-- Opening Marker --

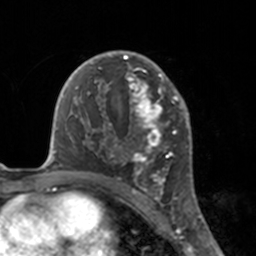
Breast MRI, one axial slice; position 105 of 160 along the scan axis; cropped to one breast; dynamic contrast-enhanced series, time point 2 of 7 at this slice position (early post-contrast); 3 T; TE 1.7 ms, TR 4 ms; 1 mm slice thickness; 256 × 256 image matrix. Female patient.
Outlined on this slice (semi-automatically segmented with operator editing):
- enhancing-tissue mask used for the functional tumour volume (all voxels passing the contrast-enhancement thresholds inside the analysis volume; usually the tumour): bounding box (x1, y1, x2, y2) in pixels: (112, 51, 175, 183)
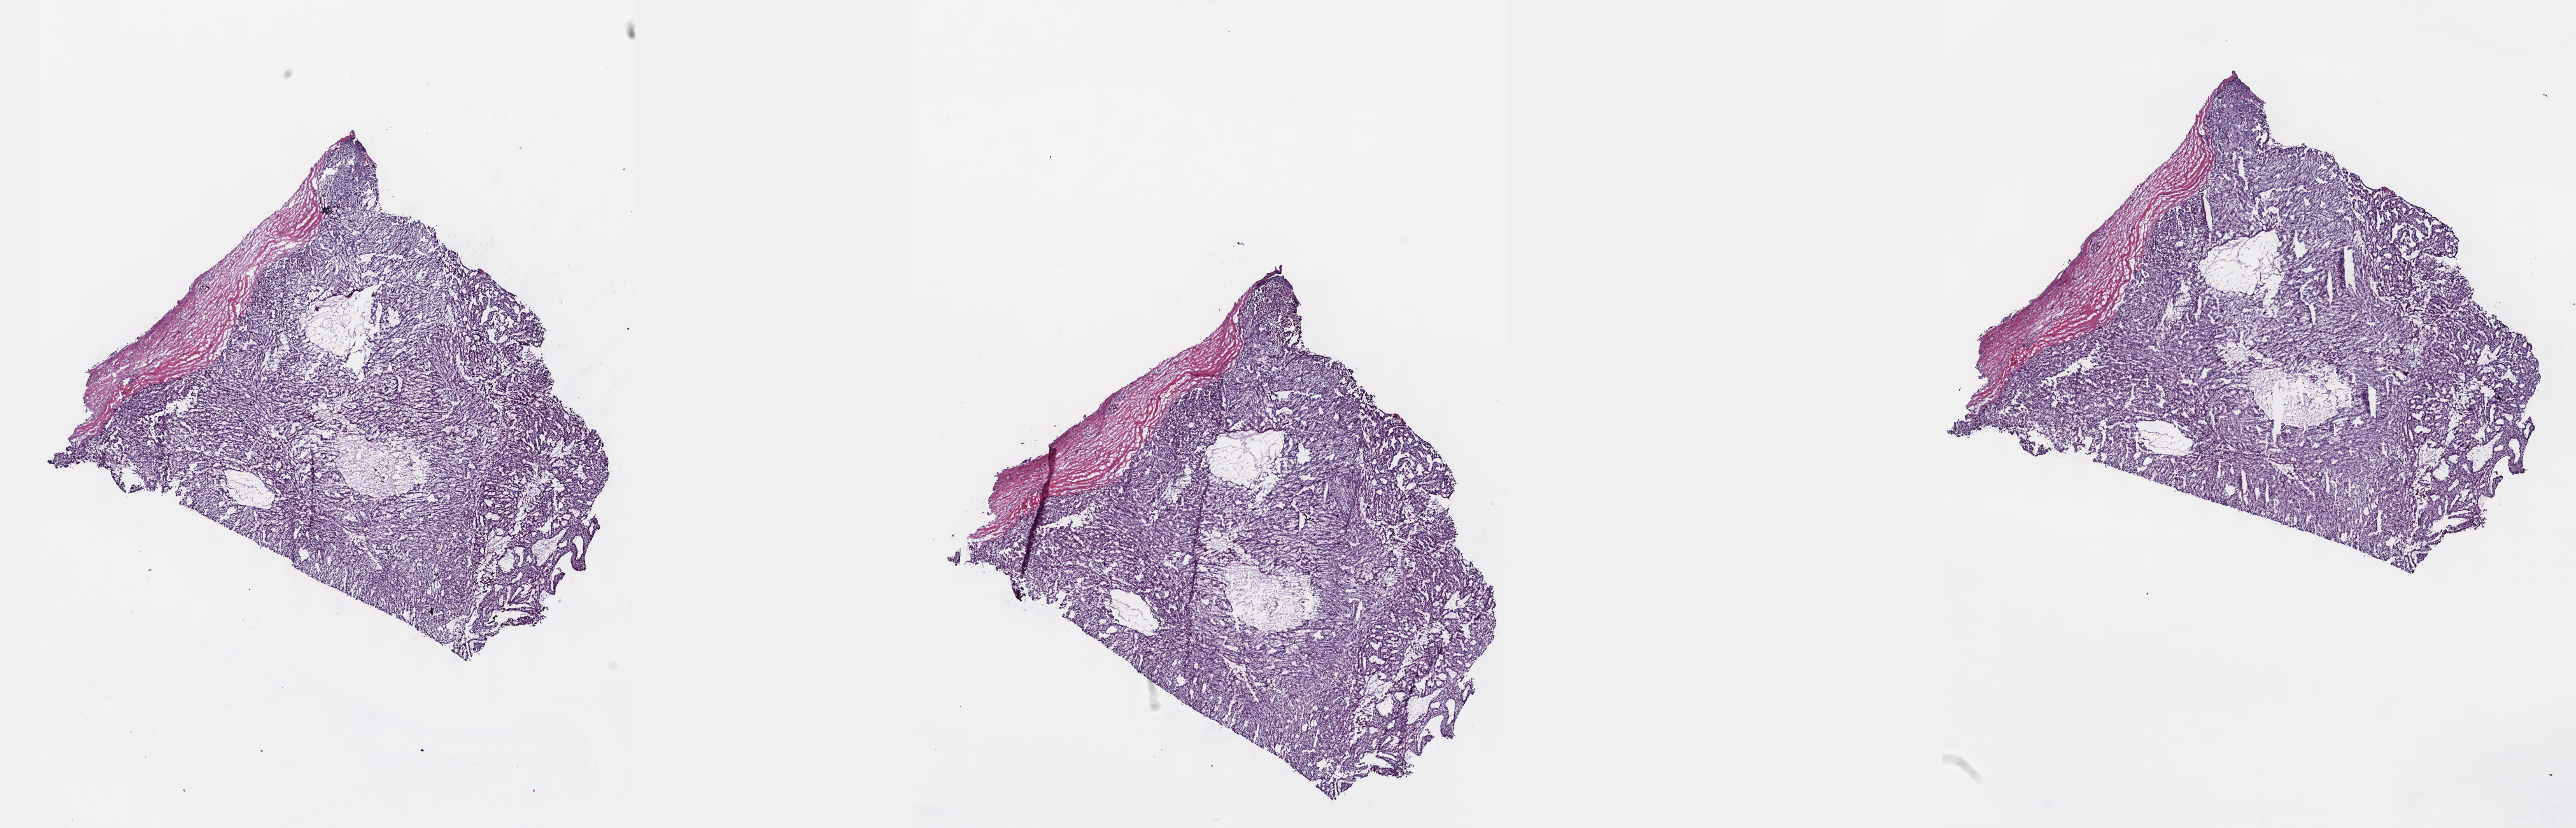
Whole-slide histology image, H&E-stained, whole scanned area (about 32.7 x 10.5 mm, slide scanned at 40x) shown as a low-resolution overview, frozen section, liver, primary tumour sample. Male patient; age at initial diagnosis 66 years. Histologic grade: G2 (moderately differentiated). Slide review estimates, as recorded: tumour cells 90%, tumour nuclei 80%, normal cells 10%, stromal cells 0%, necrosis 0%. Inflammatory infiltration, as recorded: lymphocyte infiltration 1%, monocyte infiltration 0%, neutrophil infiltration 0%.
AJCC pathologic stage: II (7th edition). Pathologic diagnosis: Hepatocellular carcinoma, NOS.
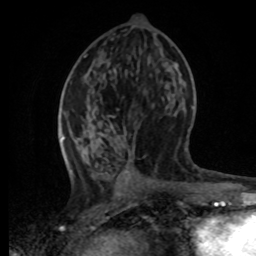
Breast MRI, one axial slice; position 32 of 80 along the scan axis; cropped to one breast; dynamic contrast-enhanced series, time point 2 of 8 at this slice position (early post-contrast); 1.5 T; TE 4.2 ms, TR 7 ms; 256 × 256 image matrix, field of view 165 × 165 mm. Female patient.
Structures marked on this image (semi-automatic segmentation, software-assisted and operator-edited):
- enhancing-tissue mask used for the functional tumour volume (all voxels passing the contrast-enhancement thresholds inside the analysis volume; usually the tumour): bounding box [x1, y1, x2, y2] px = [61, 109, 113, 173]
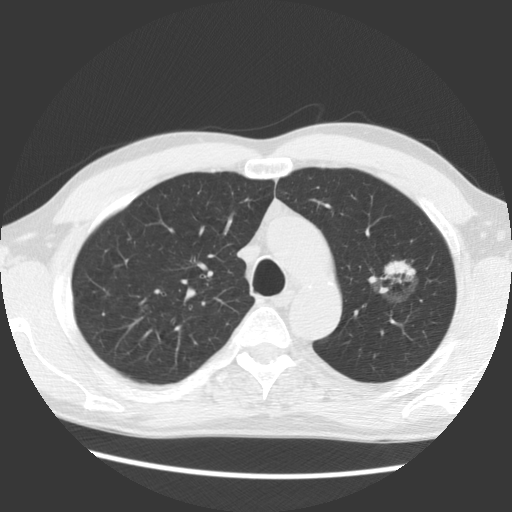
Low-dose screening chest CT, axial slice. Baseline screening round. Lung window (W 1500 / L -600 HU). 2.5 mm slice thickness. Standard (soft-tissue) reconstruction kernel (STANDARD). Slice 100 of 138 in the series. 512 × 512 image matrix. Male participant, aged 61 years at enrolment. Former smoker at enrolment.
Lesion marked by an expert reader, box from (x=355, y=240) to (x=440, y=316) px. The exam's reader record, not a measurement of the box and not confirmed to be the same lesion: non-calcified nodule or mass ≥4 mm, left upper lobe, 17 × 14 mm, soft tissue attenuation. Official screen result: positive, change unspecified: nodule(s) >= 4 mm or enlarging nodule(s), mass(es), or other non-specific abnormalities suspicious for lung cancer. Later outcome: lung cancer diagnosed 1061 days after this screen — bronchiolo-alveolar adenocarcinoma, NOS, left upper lobe, well differentiated (G1), stage IB (AJCC 6th edition), 44 mm at pathology.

-- Closing Marker --

TASK STATEMENT
Across all the lines above, repeat the wording exactly and omit the pictures.

OUTPUT OF THE TASK
Breast MRI, one axial slice; position 105 of 160 along the scan axis; cropped to one breast; dynamic contrast-enhanced series, time point 2 of 7 at this slice position (early post-contrast); 3 T; TE 1.7 ms, TR 4 ms; 1 mm slice thickness; 256 × 256 image matrix. Female patient.
Outlined on this slice (semi-automatically segmented with operator editing):
- enhancing-tissue mask used for the functional tumour volume (all voxels passing the contrast-enhancement thresholds inside the analysis volume; usually the tumour): bounding box (x1, y1, x2, y2) in pixels: (112, 51, 175, 183)
Whole-slide histology image, H&E-stained, whole scanned area (about 32.7 x 10.5 mm, slide scanned at 40x) shown as a low-resolution overview, frozen section, liver, primary tumour sample. Male patient; age at initial diagnosis 66 years. Histologic grade: G2 (moderately differentiated). Slide review estimates, as recorded: tumour cells 90%, tumour nuclei 80%, normal cells 10%, stromal cells 0%, necrosis 0%. Inflammatory infiltration, as recorded: lymphocyte infiltration 1%, monocyte infiltration 0%, neutrophil infiltration 0%.
AJCC pathologic stage: II (7th edition). Pathologic diagnosis: Hepatocellular carcinoma, NOS.
Breast MRI, one axial slice; position 32 of 80 along the scan axis; cropped to one breast; dynamic contrast-enhanced series, time point 2 of 8 at this slice position (early post-contrast); 1.5 T; TE 4.2 ms, TR 7 ms; 256 × 256 image matrix, field of view 165 × 165 mm. Female patient.
Structures marked on this image (semi-automatic segmentation, software-assisted and operator-edited):
- enhancing-tissue mask used for the functional tumour volume (all voxels passing the contrast-enhancement thresholds inside the analysis volume; usually the tumour): bounding box [x1, y1, x2, y2] px = [61, 109, 113, 173]
Low-dose screening chest CT, axial slice. Baseline screening round. Lung window (W 1500 / L -600 HU). 2.5 mm slice thickness. Standard (soft-tissue) reconstruction kernel (STANDARD). Slice 100 of 138 in the series. 512 × 512 image matrix. Male participant, aged 61 years at enrolment. Former smoker at enrolment.
Lesion marked by an expert reader, box from (x=355, y=240) to (x=440, y=316) px. The exam's reader record, not a measurement of the box and not confirmed to be the same lesion: non-calcified nodule or mass ≥4 mm, left upper lobe, 17 × 14 mm, soft tissue attenuation. Official screen result: positive, change unspecified: nodule(s) >= 4 mm or enlarging nodule(s), mass(es), or other non-specific abnormalities suspicious for lung cancer. Later outcome: lung cancer diagnosed 1061 days after this screen — bronchiolo-alveolar adenocarcinoma, NOS, left upper lobe, well differentiated (G1), stage IB (AJCC 6th edition), 44 mm at pathology.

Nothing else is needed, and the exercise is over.